I want to begin in conversation with a Cambridge Press blog post that asks the question, “Does literature evolve?” Technologies of the Novel: Quantitative Data and the Evolution of Literary Systems author Nicholas D. Paige argues, in short, yes—but literature evolves as a technology rather than as an organic form. “The system’s churn is patterned, not random,” writes Paige. Novels, then, are constrained by their predecessors, only to be gradually and predictably innovated on by their successors. “Ideology, economies, or even the modern age” are not the engines for the novel’s change; instead, the history of the form itself is what allows for prose to evolve.
My own imagination limited to my current context, I couldn’t help but think of the permutations Paige is arguing for as virus-like.
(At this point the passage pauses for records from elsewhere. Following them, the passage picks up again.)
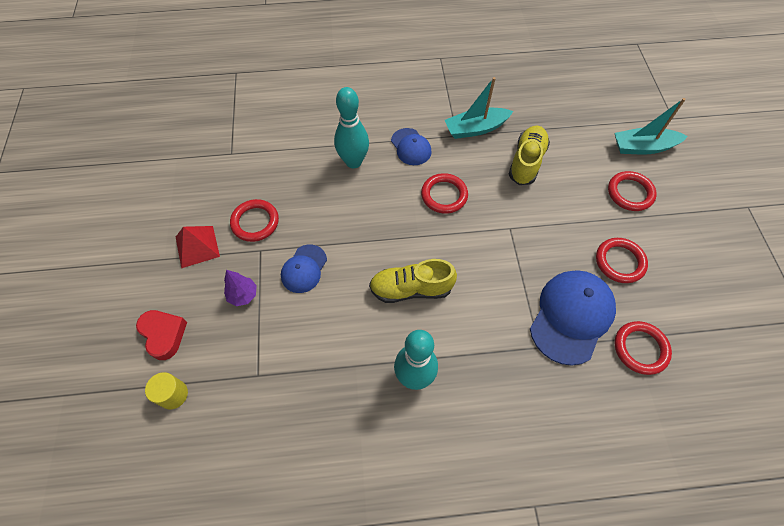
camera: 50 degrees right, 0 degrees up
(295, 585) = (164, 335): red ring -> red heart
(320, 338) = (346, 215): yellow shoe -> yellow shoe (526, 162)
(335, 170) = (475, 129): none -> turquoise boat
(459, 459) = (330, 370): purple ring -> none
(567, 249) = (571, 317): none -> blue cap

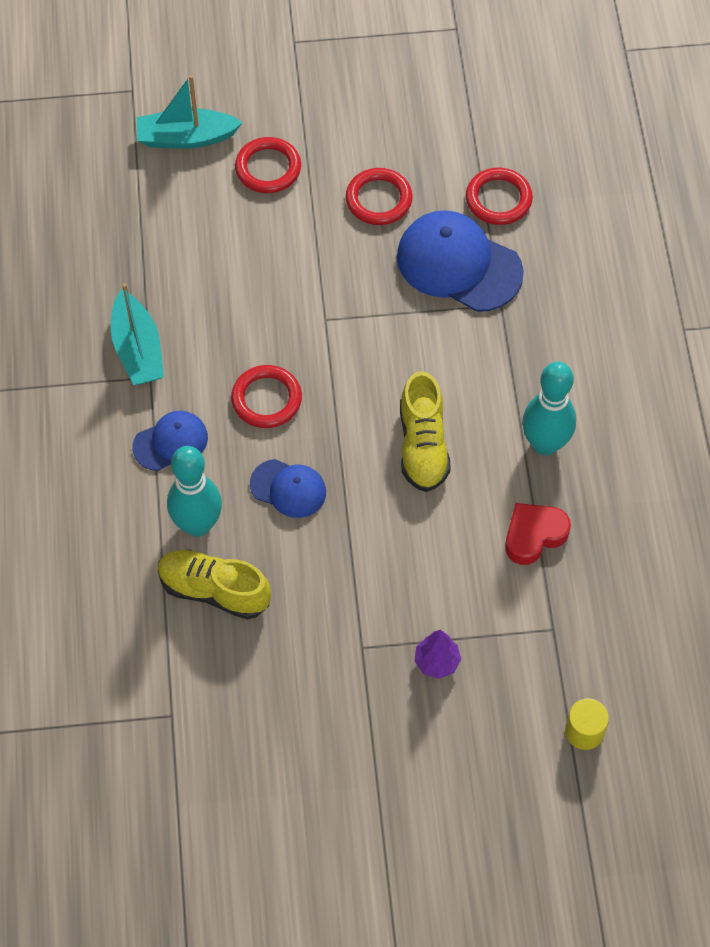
camera: 90 degrees left, 0 degrees up
(164, 335) = (501, 761): red heart -> red heart (534, 535)
(197, 246) = (355, 740): red pyramid -> none
(255, 222) = (311, 660): red ring -> none
(304, 269) = (393, 584): blue cap -> blue cap (288, 488)
(526, 162) = (207, 287): yellow shoe -> yellow shoe (214, 590)
(643, 147) = (186, 138): turquoise boat -> turquoise boat turned 90 degrees clockwise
Reading this all-too-familiar article on the history of the 1918–1920 pandemic in California, published in 2020 by the University of California Press and recently awarded the Western Association of Women Historians’ Judith Lee Ridge Prize, I am reminded that a virus can only persist if there are bodies to host it. More importantly, a virus can only evolve if its host is somewhat resistant to infection and it must therefore adapt to survive.
The creation of photography itself is deeply tied to what it owes to its predecessors. Despite George Washington dying forty years before photography was invented, Cara A. Finnegan, author of Photographic Presidents: Making History from Daguerreotype to Digital, says photographers made “numerous daguerreotypes of portraits and busts of Washington.” The emerging discipline of photography, she argues, “needed presidents to authorize its value to the public.” Once again, the past sets the stage for the future.
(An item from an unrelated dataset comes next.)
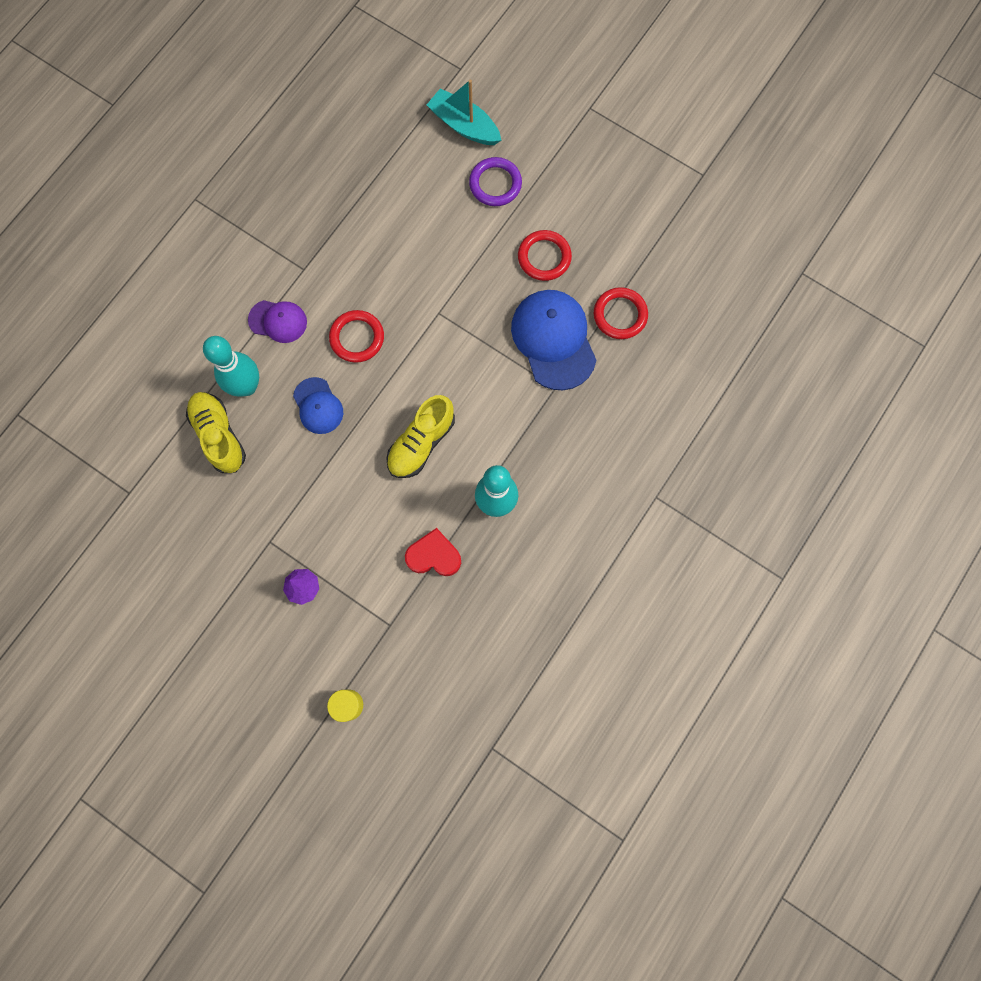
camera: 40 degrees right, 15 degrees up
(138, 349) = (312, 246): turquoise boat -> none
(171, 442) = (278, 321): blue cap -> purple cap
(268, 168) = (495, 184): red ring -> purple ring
In this podcast episode highlighting Authorized Heritage: Place, Memory, and Historic Sites in Prairie Canada, Robert Coutts discusses how historic sites in prairie Canada are and are not commemorated, and examines who is granted authority and authorship when history is written. Explaining the title, Coutts says: “In general, ‘authorized heritage’ refers to the process of how the dominant heritage narrative is achieved. How do governments decide which spaces and places are significant and which are not?” Coutts’s idea of authorized heritage raises the questions of what works are considered “canon” and thus included in the evolutionary lineage of a form, genre, or medium.
ROOTS OF THE ROUNDUP
Using the art-as-virus metaphor, a work is only as great as its ancestry allows. Every piece before it must offer something for its successor to solve, improve upon, or find itself in conversation with. I’m in debt to the founding roundup manifesto, circa 2014, which explains what I see as the needfulness of these series of posts:
By showing the diversity and quality of posts on academic publishing blogs, we hope to help demonstrate the role of university presses in bringing scholarly conversations into the public sphere, and to show that this facilitation happens through the blogs of scholarly publishers as well as through our books.